4. Jacklash may be the most popular frame, but for our money it’s the least convincing taken alone. This theory holds that Alibaba founder Jack Ma fell out of favor with politicians first, and that the Ant suspension and Alibaba antitrust case flowed from that. The theory doesn’t explain why so many non-Ma firms have been caught up in the crackdown. But it is true that his Ant Group and Alibaba have suffered by far the biggest consequences so far. Our feeling is that you don’t have to pick between believing in the policy story or the personalities story—often, they go together. TechNode doesn’t cover politics, but we can recommend some reading on how a policy disagreement turned nasty.
5. Data monopolies are a speculated fifth theme. Some clued in observers predict that the crackdown will end with tech giants forced to share—or at least, to rent out—their data. The Wall Street Journal recently reported that Ant Group is in talks to share its data with a state-backed ratings company, which would fulfill a request regulators have made for years. Protocol recently wrote that companies, both Chinese and multinational, may soon have to comply with wholesale requests from the government for user data.
Tiffany Wong, a consultant at research-based consultancy Sinolytics, told TechNode that there is evidence that data monopolies are one of the issues on regulators’ minds. SAMR’s ruling on Alibaba, she said, argues that “because they own so much data on trade, logistics, etc., they have a huge benefit over competitors. They’re able to do calculation for targeted marketing, and because they own all this data the market entry barriers are very high for other platforms.” Influential former central bank chief Zhou Xiaochuan argued that the amount of data held by platform companies is a threat to competition in a Macau speech last November.
What’s behind it?
Beijing is clearly rethinking how it governs tech. But why now? Outside the policy issues listed above, there’s two more factors worth considering.
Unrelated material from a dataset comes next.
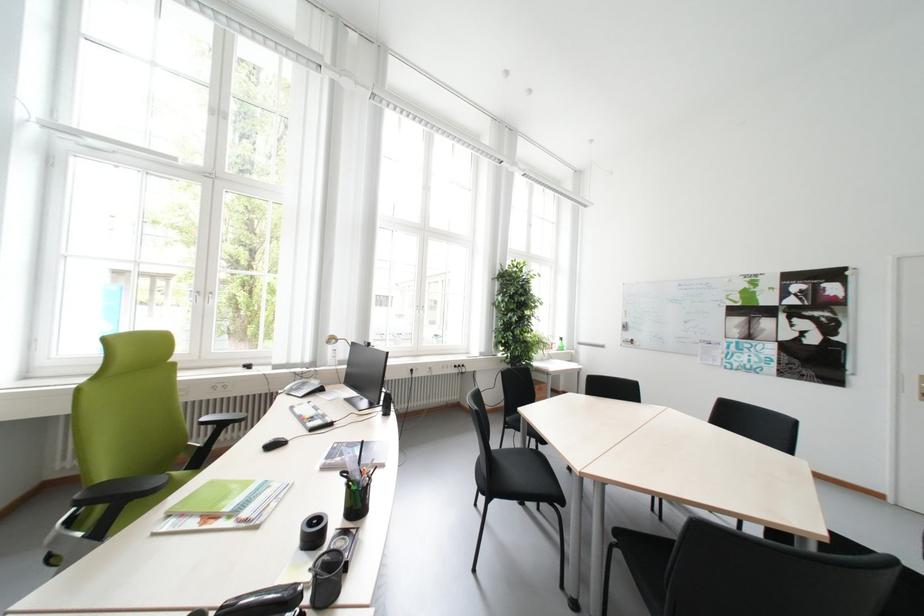
Where would you lift the black pen holder? Please return your answer as a coordinate pair (x, y).

(357, 487)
One is popular tech skepticism. In recent years, the Chinese public has turned from admiration to skepticism of big tech, following a global trend. Repeated scandals and controversies over extreme working schedules like 996, dangerous false advertisements, and deeply indebted young people have made big tech a popular target. Critical reporting on tech firms regularly goes viral, while self-organized groups of angry consumers are getting traction with companies like Tesla.
On the other side is an international movement toward regulation. On Thursday, the US House Judiciary Committee approved the final piece of a package aimed at curtailing big tech companies’ power to use their platforms to promote their other business lines. The move could make it easier for lawmakers to break up the likes of Facebook, Google, and Amazon.
In fact, China’s concerns are not too different to the arguments made by American thinkers like Elizabeth Warren, Tim Wu, and Dina Srinivasan. Beijing’s privacy model is based on Europe’s GDPR. As China cracks down on big tech, it’s participating in a global trend.